The next three posts on this blog are pretty much exactly what they sound like – an overview of the places to go and things to do in Lima, based on my experiences. Not that they will then be the end of me talking about Lima; I like to think of it as just putting most of the information and memories I collected in a few boxes, like photo albums. I lived in Lima between the beginning of August and mid-December 2014, studying at the PUCP as part of my year abroad. As mentioned in a previous post, I lived with a local family in Pueblo Libre. However, I spent most of my free time (that is to say, not studying or dancing) in Miraflores, San Isidro and Barranco, looking for food to eat, experiences to try and pretty things to photograph. To start my trio of Peruvian posts, let’s dive into
Pueblo Libre:
(The view of Pueblo Libre from my balcony)
This will be a short and sweet section, since I am focusing on one place in the district: the Museo Larco. Although Pueblo Libre is by far not the city’s nicest district, it is home to this lovely museum and restaurant. The museum itself is really interesting, filled with jewellery, vases and other ancient artefacts. It is even complete with a section dedicated to pre-Colombian erotic art! I do enjoy a nice fertility statue.
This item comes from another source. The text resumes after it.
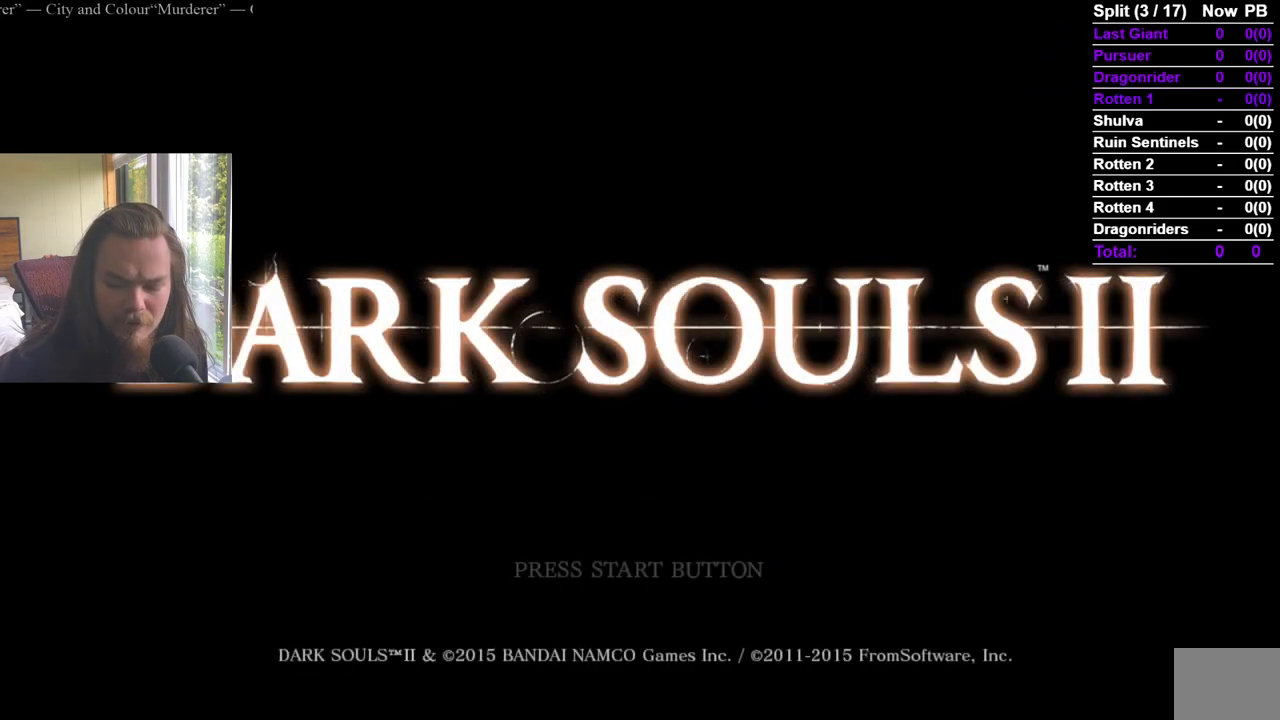
{"buttons": ["A"], "left_stick": "center", "right_stick": "center", "events": [[17, "A", "down"], [150, "A", "up"], [200, "A", "down"], [334, "A", "up"], [384, "A", "down"]]}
I went there with two other international students I met, and discovered it to be a genuinely interesting and enjoyable way to spend a morning before lunching at the museum’s restaurant.
(One of the museum's artefacts)
The restaurant serves really tasty food; a mix of traditional Peruvian dishes (tequeños, ceviche, lomo saltado, etc.), pastas, risottos, steaks, burgers, and more. I particularly liked the combination of the two styles on one plate: for example, my favourite dish was spaghetti with huancaína sauce and prawns (I have already discussed my love of huancaína). To drink, there are the staple pisco sours, cocktails and Cusqueña beer (and soft drinks too, but funnily enough I never had any). When I was there, a brand of champagne whose name now escapes me was celebrating its 85thbirthday by selling 200ml bottles of champagne in various restaurants and bars, including the Museo Larco’s restaurant. You can believe that I took full advantage of that timely opportunity. In fact, because it was located between the flat I was living in and the university, more than once I would frequent the restaurant on the way home or in a long break between classes.
The greatest joy of the Museo Larco is the tranquillity of its gardens. Anyone who has walked up Avenida Simón Bolivar knows that it is a lively street; car horns constantly honking,taxistastouting for business, the markets and bakeries always bustling. To enter into the verdant enclosure of the Museo Larco is like stepping into another world – dappled sunlight and sweet quietness fill the air while you can sip a cocktail and read a book in peace. Bliss.